|Luke 7:11-17||Read Online|
Just as He neared the gate of the town, a dead man was being carried out. He was his mother’s only son, and she was a widow.
I’m the only child of a single mother. It's been that way since I was a baby. In fact, my mother and I kind of grew up together. Along the way, we also learned together, laughed together, and certainly struggled together.
Mom once told me how she’d stay up all night crying, worried how she was going to buy groceries the next day. She would sit in a rocker and hold me in her arms. I was her center, her reason to try again tomorrow. To this day, my mother is my best friend.
So when I read about a widow who was crying in the street as they ushered her only son's body out of the city, this stopped being just another Jesus story for me. I thought about my mother and how she might feel. This could just as easily be her story—MY story.

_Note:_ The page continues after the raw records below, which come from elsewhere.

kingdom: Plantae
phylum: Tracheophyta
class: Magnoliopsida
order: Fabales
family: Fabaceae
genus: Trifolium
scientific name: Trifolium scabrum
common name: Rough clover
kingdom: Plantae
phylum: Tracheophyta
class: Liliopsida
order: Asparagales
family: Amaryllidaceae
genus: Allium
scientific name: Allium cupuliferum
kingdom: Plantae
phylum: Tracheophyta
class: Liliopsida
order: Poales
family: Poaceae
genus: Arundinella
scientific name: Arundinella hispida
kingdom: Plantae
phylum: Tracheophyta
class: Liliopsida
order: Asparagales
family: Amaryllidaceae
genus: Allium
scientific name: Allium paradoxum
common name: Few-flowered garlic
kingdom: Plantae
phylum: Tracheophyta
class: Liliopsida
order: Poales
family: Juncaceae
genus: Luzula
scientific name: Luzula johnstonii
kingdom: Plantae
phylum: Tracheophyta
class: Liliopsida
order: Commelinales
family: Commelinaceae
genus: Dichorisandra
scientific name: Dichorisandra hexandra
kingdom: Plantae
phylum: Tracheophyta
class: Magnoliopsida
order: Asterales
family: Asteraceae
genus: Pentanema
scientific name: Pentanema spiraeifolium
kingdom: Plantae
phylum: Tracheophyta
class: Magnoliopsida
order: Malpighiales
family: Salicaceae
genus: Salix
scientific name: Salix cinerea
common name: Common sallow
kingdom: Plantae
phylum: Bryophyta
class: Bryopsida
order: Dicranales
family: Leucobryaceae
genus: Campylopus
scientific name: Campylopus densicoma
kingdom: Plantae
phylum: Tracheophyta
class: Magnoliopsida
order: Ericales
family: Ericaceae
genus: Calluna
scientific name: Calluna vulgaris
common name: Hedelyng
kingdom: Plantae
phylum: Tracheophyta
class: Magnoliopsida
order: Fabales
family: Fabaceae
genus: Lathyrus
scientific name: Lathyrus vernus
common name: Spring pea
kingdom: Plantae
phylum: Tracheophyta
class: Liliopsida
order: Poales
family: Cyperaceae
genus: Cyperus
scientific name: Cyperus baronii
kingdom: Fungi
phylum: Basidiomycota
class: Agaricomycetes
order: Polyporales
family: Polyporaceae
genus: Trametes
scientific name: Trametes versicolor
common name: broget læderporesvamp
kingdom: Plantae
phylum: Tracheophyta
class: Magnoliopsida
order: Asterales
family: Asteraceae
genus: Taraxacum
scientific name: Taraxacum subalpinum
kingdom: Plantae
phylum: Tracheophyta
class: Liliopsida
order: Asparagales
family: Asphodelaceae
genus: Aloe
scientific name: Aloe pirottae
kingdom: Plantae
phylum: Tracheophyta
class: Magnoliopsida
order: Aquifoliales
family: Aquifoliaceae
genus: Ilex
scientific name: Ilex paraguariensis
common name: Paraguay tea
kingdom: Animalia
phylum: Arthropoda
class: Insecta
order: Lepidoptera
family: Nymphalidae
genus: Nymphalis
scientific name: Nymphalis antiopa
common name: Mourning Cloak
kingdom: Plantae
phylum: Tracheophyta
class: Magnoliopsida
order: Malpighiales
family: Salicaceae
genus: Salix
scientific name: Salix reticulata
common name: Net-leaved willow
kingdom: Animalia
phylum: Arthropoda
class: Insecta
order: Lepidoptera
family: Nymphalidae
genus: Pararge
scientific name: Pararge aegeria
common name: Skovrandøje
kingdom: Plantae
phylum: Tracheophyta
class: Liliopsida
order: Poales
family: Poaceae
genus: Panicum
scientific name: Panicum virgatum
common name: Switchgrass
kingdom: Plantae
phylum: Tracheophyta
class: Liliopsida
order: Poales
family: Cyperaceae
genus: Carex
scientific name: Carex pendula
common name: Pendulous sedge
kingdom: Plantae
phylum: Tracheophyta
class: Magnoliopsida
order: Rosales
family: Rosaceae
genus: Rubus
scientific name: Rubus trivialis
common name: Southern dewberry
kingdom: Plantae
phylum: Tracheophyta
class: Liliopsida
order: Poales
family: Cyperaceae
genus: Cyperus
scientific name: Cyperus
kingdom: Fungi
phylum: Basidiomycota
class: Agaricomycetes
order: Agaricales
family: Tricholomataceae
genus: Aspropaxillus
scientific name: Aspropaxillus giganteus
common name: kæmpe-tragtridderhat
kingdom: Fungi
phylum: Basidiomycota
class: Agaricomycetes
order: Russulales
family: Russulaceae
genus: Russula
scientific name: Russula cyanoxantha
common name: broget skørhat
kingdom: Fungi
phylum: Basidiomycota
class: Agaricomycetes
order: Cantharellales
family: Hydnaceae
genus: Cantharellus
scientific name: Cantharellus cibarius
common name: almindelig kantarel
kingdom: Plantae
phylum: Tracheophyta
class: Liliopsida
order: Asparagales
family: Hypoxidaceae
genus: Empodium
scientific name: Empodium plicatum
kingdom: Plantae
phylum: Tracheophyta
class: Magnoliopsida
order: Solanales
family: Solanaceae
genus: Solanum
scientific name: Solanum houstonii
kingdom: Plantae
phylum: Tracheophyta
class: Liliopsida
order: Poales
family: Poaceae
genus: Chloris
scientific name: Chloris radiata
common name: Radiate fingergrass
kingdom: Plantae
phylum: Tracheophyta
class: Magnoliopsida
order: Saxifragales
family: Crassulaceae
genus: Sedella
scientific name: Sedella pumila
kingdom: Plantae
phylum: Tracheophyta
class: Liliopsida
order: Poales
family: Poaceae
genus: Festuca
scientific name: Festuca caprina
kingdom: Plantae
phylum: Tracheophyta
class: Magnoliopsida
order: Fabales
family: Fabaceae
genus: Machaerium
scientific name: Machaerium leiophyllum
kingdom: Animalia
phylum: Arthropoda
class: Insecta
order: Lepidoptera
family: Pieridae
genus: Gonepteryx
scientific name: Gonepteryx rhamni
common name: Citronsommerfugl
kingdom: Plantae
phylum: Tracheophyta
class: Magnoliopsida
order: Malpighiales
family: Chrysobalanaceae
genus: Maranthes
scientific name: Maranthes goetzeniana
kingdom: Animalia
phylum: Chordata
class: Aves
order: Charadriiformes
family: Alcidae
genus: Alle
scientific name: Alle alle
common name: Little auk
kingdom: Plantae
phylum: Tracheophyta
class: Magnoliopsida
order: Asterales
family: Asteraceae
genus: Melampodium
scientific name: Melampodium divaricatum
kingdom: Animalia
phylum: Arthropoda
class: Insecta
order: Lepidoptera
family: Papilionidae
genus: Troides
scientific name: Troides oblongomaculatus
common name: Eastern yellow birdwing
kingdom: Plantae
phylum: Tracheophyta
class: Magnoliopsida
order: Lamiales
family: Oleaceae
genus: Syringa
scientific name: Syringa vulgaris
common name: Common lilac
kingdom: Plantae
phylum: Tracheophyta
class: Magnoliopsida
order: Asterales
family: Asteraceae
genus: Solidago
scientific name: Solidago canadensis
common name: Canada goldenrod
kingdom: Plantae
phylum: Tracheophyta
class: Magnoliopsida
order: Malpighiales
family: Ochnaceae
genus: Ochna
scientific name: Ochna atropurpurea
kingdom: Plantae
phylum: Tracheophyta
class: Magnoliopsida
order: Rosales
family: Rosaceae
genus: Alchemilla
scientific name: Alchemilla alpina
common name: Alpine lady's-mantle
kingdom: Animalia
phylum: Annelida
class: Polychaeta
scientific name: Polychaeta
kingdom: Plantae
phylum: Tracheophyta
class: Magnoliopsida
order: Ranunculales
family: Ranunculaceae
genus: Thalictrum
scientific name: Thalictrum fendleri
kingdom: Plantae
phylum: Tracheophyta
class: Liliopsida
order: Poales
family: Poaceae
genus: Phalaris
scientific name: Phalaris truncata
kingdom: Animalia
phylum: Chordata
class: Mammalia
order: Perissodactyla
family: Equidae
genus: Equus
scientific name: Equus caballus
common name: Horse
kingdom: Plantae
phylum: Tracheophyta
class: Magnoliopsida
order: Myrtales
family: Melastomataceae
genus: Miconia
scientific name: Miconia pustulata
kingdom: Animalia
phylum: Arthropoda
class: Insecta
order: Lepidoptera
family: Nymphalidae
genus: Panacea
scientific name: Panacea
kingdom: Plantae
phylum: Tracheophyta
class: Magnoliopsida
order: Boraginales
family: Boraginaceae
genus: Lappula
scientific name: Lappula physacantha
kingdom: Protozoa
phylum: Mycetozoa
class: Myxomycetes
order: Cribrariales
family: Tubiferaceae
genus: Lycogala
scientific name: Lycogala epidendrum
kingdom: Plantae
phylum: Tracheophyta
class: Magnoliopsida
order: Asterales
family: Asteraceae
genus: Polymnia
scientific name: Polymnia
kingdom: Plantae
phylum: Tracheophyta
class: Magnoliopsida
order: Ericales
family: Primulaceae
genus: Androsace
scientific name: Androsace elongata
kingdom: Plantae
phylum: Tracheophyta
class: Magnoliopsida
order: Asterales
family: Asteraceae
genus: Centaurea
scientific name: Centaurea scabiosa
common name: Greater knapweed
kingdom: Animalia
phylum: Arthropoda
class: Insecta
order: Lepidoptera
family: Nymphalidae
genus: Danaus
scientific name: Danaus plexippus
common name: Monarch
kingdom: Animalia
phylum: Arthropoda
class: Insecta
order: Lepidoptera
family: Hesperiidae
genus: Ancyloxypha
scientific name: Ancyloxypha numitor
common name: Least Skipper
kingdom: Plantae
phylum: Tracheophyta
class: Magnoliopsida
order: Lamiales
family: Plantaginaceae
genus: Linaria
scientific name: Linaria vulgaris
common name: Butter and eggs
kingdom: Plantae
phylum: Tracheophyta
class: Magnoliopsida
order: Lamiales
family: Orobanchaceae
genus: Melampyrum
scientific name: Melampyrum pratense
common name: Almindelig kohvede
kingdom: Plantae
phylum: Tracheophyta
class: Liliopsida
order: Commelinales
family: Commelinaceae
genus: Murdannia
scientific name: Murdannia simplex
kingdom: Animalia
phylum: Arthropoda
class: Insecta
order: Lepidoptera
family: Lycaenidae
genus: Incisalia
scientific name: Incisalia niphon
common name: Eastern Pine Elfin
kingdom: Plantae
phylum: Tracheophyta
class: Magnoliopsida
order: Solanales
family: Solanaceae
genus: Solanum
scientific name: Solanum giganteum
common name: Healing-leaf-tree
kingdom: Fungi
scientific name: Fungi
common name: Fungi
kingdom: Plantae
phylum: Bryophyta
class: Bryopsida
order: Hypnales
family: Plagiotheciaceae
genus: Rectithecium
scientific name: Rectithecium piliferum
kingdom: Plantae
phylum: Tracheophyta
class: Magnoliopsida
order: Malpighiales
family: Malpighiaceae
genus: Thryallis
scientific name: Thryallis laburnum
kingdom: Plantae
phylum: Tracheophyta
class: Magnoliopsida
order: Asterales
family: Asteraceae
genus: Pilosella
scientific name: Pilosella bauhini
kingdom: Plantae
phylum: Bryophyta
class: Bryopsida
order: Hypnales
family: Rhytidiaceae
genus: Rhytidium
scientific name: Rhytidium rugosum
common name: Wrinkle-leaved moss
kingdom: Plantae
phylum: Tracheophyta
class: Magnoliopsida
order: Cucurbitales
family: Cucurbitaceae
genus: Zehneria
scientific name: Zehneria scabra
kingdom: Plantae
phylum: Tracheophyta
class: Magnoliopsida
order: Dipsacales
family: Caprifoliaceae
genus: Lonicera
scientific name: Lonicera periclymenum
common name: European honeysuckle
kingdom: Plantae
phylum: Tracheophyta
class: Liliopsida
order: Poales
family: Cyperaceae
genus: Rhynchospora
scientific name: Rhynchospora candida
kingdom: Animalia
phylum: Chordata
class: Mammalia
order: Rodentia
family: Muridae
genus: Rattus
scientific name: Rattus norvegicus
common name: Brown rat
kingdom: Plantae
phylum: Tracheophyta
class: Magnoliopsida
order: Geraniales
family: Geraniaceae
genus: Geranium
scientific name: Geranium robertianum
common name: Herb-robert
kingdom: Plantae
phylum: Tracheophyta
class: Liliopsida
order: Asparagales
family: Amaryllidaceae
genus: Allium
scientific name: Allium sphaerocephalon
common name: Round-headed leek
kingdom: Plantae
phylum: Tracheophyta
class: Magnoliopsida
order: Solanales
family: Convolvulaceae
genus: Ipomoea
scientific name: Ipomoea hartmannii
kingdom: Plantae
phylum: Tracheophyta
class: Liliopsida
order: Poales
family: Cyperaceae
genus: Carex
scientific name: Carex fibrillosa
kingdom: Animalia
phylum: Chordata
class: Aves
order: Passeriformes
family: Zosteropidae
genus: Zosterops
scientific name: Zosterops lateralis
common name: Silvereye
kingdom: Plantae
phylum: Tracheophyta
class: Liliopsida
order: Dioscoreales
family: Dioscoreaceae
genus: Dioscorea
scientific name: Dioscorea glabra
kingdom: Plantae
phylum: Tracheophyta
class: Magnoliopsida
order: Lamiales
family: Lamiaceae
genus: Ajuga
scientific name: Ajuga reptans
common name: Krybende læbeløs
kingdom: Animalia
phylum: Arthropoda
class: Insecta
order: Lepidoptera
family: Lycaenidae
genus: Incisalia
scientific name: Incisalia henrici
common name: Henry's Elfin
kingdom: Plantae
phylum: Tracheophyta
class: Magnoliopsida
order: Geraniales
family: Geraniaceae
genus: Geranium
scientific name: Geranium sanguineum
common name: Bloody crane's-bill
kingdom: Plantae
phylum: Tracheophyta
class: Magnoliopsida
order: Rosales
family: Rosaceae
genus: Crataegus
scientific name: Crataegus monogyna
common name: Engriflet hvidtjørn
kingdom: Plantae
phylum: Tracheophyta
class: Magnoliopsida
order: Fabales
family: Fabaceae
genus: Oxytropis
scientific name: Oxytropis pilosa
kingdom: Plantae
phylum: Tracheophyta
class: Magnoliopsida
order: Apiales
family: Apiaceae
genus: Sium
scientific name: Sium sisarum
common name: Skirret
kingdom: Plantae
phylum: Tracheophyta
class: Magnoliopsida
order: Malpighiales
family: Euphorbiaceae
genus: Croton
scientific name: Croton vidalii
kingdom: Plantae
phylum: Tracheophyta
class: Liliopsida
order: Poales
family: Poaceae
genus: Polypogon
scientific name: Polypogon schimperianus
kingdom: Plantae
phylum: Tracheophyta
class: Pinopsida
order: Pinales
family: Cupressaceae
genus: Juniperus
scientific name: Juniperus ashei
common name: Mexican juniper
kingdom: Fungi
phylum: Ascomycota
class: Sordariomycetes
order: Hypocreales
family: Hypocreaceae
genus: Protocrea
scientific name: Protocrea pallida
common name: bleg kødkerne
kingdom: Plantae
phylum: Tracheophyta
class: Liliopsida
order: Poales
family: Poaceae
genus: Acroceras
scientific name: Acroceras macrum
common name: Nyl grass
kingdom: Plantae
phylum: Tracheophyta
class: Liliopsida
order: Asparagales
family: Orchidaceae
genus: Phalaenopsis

I can't imagine the grief of losing a child. Naomi lost her sons, and she expressed her grief passionately. “Call me Mara,” she said, “for the Lord has made me bitter.”
In 1 Kings 17, the widow of Zarapeth had already accepted the inevitability of death from starvation for both herself and her son. But by providing for Elijah, she miraculously maintained a supply of food, only for her son to perish anyway.
“She said to Elijah, ‘Man of God, what do we have in common? Have you come to remind me of my guilt and to kill my son?’” (1 Kings 17:18). But Elijah prayed, God listened, and the boy came back.
“Then Elijah took the boy, brought him down from the upper room into the house, and gave him to his mother. Elijah said, ‘Look, your son is alive’” (1 Kings 17:23).
And so now, in Luke, we have yet a third widow grieving over the loss of her son. But this time, God is there in the flesh. The text says Jesus "had compassion on her." The original word is actually “splagnizod,” which is a turning over of the insides, a visceral, physical reaction to what He saw.
“Don't cry,” He told her. What an incredibly touching moment this must have been, even if the widow didn't fully understand why. Here was her Creator coming to her in a very real way during a very real time of grief. He was right there, in the midst of her pain to wipe away her tears. “Don't cry.”
Why was Jesus so moved by this woman and her circumstance? Did it invoke images from the ancient days of Naomi or the widow from Zarapeth? Or maybe when He looked at this woman, He saw His own mother in the days to come.
The whole thing shows a beautiful side of our Savior, the Creator side. We’re His people. He loves us, deeply, splagnizod. And while that particular word may never be cross-stitched on a pillow (and for good reason), the ability of the one who was fully-God and fully-man to relate to our suffering in a very real way is permanently etched across our hearts.
This Jesus who approached a widow in her time of need is the same Jesus who no doubt wrapped His arms around my weeping mother in the middle of the night as she held her only son and waited on God's faithful provision. “Don't cry.”
I love this Jesus, and I know that He loves me.
- How has God loved you this week? It may be hard to see Him through the crowds. But perhaps He was right beside you.
- What loss are you grieving? A loved one, a relationship, a job, or maybe even a dream?
- How honest are you with God (and yourself) about your feelings? We’re not told the widow asked for Jesus’ help, or even that she believed. He was moved by her grief. Whatever our answer to question 2, how have you expressed that grief to God?